Apply what you read -
• A. Answer each question from the Joy Harjo biography.
(i) In what year did Joy Harjo receive her B.A. from the University of New Mexico?
(ii) In what city did she take up the saxophone?
(iii) What position did she hold at the University of Colorado, and during which years?
• B. Repeat, word for word, the stretch of the Joy Harjo biography from "Joy has taught" through "at Los Angeles.".
• C. Proceed with the Joy Harjo biography, picking up after its last sentence.

Joy Harjo

Born in Tulsa, Oklahoma and an enrolled
member of the Muskogee Tribe, Joy Harjo came to New Mexico to
attend the Institute of American Indian Arts where she studied
painting and theatre, not music and poetry, though she did write
a few lyrics for an Indian acid rock band. Joy attended the
University of New Mexico where she received her B.A. in 1976,
followes by an M.F.A. from the University of Iowa. She has also
taken part in a non-degree program in Filmmaking from the
Anthropology Film Center.
She began writing poetry when the national Indian political
climate demanded singers and speakers, and was taken by the
intensity and beauty possible in the craft. Her most recent book
of poetry is the award-winning How We Became Human: New and
Selected Poems. It wasn't until she was in Denver that she took
up the saxophone because she wanted to learn how to sing and had
in mind a band that would combine the poetry with a music there
were no words yet to define, a music involving elements of
tribal musics, jazz and rock. She eventually returned to New
Mexico where she began the first stirrings of what was to be Joy
Harjo and Poetic Justice when she began working with Susan
Williams. Their first meeting occurred several years before in
Blues Alley in Washington, D.C., a hint of things to come.
Joy has published in magazines such as Massachusetts Review,
Ploughshares, River Styx, Contact II, The Bloomsbury Review,
Journal of Ethnic Studies, American Voice, Sonora Review, Kenyon
Review, Beloit Poetry Review, Greenfield Review and Puerto del
Sol. She has made recordings, done screenwriting, given readings
all over the world and is now performing with her own music.
Joy has taught at Arizona State University as a Lecturer in
1980-81, at Santa Fe Community College as an Instructor in
1983-84, at the Institute of American Indian Arts as an
Instructor in 1978-79 and in 1983-84. She was an Assistant
Professor at the University of Colorado from 1985-1988, an
Associate Professor at the University of Arizona in 1988-1990
and a Full Professor at the University of New Mexico from
1991-1995. She is currently teaching at the University of
California at Los Angeles.
Joy is a member of the PEN Advisory Board and the PEN New Mexico
Advisory Board. She has been a member of the Native American
Public Broadcasting Consortium Board of Directors from 1987 to
1990, The Phoenix Indian Center Board of Directors in 1980-81,
the Coordinating Council of Literary Magazines Grants Panel for
the Fall of 1980, the National Endowment for the Arts Policy
Panel for Literature 1980-83, the New Mexico Arts Commission
Advisory Panel 1979-80 and 1984, and the National Third World
Writers Association Board of Directors (which is no longer
functioning).

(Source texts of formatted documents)
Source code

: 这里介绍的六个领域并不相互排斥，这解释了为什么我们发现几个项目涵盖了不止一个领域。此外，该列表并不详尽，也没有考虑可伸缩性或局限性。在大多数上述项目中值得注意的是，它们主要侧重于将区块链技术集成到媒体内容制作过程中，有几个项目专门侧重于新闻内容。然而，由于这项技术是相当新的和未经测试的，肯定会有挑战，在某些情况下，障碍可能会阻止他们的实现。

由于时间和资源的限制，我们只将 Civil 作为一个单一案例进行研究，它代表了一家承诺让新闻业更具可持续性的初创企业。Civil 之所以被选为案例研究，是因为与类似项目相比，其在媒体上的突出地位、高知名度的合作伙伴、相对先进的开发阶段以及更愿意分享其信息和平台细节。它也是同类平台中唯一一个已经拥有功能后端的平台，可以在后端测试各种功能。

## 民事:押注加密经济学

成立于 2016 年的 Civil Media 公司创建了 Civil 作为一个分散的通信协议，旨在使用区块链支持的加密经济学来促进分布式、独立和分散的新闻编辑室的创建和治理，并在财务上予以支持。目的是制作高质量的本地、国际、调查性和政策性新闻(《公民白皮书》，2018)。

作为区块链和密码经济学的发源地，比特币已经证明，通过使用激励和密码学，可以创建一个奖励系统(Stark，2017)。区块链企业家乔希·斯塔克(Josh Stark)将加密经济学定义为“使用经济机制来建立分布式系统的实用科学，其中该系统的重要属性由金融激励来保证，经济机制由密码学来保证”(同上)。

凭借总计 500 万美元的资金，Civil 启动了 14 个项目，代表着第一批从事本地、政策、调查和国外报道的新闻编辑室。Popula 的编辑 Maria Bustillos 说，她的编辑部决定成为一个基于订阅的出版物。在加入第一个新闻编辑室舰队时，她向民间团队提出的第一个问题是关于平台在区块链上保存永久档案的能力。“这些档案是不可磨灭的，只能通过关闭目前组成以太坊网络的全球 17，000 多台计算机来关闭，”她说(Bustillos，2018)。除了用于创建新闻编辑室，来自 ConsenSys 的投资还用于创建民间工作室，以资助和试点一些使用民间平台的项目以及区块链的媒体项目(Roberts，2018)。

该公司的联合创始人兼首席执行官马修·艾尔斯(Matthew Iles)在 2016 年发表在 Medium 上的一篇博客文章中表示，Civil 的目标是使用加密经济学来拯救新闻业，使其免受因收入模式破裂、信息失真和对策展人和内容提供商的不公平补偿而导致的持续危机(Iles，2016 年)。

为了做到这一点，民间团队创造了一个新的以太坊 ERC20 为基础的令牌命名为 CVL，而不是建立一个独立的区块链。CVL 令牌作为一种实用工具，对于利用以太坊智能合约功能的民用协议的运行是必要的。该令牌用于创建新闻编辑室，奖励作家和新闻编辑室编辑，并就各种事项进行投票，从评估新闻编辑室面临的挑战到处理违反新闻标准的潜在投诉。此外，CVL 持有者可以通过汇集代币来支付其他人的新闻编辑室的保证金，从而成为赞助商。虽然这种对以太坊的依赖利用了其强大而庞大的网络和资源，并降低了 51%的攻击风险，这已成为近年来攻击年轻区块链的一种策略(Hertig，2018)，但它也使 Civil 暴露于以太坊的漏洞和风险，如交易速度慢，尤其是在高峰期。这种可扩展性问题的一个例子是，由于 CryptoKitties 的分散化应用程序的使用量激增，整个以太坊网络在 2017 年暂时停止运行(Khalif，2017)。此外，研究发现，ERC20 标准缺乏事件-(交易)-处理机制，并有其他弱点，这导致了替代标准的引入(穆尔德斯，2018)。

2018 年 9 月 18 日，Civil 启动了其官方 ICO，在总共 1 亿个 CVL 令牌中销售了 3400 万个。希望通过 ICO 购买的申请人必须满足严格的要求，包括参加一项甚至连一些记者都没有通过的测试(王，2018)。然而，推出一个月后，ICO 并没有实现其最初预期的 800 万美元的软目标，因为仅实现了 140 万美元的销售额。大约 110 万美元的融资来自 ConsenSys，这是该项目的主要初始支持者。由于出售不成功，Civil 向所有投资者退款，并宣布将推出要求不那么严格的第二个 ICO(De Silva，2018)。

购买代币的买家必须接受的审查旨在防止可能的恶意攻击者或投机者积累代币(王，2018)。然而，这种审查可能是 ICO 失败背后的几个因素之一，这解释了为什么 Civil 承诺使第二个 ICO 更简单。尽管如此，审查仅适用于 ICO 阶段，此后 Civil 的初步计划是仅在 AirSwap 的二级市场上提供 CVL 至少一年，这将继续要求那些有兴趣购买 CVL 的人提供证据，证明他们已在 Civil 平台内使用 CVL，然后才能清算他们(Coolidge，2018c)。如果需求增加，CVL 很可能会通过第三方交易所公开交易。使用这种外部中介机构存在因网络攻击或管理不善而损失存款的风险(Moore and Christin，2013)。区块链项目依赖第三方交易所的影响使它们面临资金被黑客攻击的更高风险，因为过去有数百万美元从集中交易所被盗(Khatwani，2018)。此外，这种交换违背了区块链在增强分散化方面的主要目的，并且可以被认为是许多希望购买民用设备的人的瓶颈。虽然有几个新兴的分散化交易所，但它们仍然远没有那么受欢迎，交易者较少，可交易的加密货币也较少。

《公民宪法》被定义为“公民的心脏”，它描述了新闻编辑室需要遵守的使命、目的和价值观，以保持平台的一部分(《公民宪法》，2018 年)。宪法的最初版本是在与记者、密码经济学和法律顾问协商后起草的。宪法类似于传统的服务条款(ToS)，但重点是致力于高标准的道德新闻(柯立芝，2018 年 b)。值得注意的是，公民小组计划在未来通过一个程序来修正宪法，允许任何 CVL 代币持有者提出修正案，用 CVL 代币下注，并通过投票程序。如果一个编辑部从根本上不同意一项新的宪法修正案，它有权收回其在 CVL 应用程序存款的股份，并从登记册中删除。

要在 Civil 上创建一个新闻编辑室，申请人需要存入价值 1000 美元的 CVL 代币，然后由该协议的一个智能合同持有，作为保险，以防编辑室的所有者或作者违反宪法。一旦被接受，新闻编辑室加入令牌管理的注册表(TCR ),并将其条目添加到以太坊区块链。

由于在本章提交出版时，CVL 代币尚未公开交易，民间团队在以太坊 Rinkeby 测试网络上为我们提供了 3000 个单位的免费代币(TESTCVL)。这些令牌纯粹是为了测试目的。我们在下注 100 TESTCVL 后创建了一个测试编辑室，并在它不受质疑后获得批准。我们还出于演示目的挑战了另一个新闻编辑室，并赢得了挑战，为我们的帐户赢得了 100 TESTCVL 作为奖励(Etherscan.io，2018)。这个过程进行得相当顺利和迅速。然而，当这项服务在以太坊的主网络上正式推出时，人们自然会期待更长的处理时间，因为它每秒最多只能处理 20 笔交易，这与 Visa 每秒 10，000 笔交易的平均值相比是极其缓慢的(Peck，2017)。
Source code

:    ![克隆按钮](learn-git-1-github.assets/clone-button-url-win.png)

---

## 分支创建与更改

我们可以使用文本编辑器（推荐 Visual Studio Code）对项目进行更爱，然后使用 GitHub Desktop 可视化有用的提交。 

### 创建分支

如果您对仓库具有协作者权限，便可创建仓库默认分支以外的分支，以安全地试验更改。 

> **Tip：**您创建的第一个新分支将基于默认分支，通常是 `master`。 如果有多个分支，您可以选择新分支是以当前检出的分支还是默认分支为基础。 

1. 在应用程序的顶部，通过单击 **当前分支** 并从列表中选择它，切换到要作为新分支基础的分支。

Answers for the tasks -
• A.
(i) 1976
(ii) Denver
(iii) Assistant Professor, from 1985 to 1988

• B.
Joy has taught at Arizona State University as a Lecturer in
1980-81, at Santa Fe Community College as an Instructor in
1983-84, at the Institute of American Indian Arts as an
Instructor in 1978-79 and in 1983-84. She was an Assistant
Professor at the University of Colorado from 1985-1988, an
Associate Professor at the University of Arizona in 1988-1990
and a Full Professor at the University of New Mexico from
1991-1995. She is currently teaching at the University of
California at Los Angeles.

• C.
"If we cry more tears we will ruin the land with salt; instead
let's praise that which would distract us with despair. Make a
song for death, a song for yellow teeth and bad breath"
--Joy Harjo, from "Mourning Song"
"Sacred space--I call it a place of grace, or the place in which
we're most human--the place in which there's a unity of
human-ness with wolf-ness, with hummingbird-ness, with Sandia
Mountain-ness with rain cloud-ness? . . .It's that place in
which we understand there is no separation between worlds. It
has everything to do with the way we live. The land is
responsible for the clothes you have on, for my saxophone, for
the paper that I write these things on, for our bodies. It's
responsible for everything."
-Joy Harjo
Evening Song
I failed a little
Dip the wound in water
Wrap it in a redbird’s song
Climb into the canoe
And paddle out from the weeping
Let the failing fail
Let the stars bear trouble
Let the canoe carry
What we cannot bury.
c Joy Harjo 2006
NAMING
for Vanessa, Toshi, Krista, and Tamarin
I call my sisters to dress for the stomp dance
As all the little creatures hum and sing
in the thick grass around the grounds.
Lightning bugs are tiny stars
dancing in the river of dusk.
Our stomachs are full of meat and fry bread
and the talk of aunts and uncles.
Beautiful fire at the center of the dance
and the dusk has been lit.
We lace up our turtle shells so we
can dance into the circle.
And in this spirit world is the grocery
store over the hill, and all the houses,
the river, the sky, and the highway.
We have been here forever
say our mother, our father.
And this is the name we call ourselves
i tell my sisters,
this name that gives our legs the music
to shake the shells--
a name that is unspeakable
by those who disrespect us
--a name with power to thread us through
the dark to dawn
and leads us faithfully to the stars.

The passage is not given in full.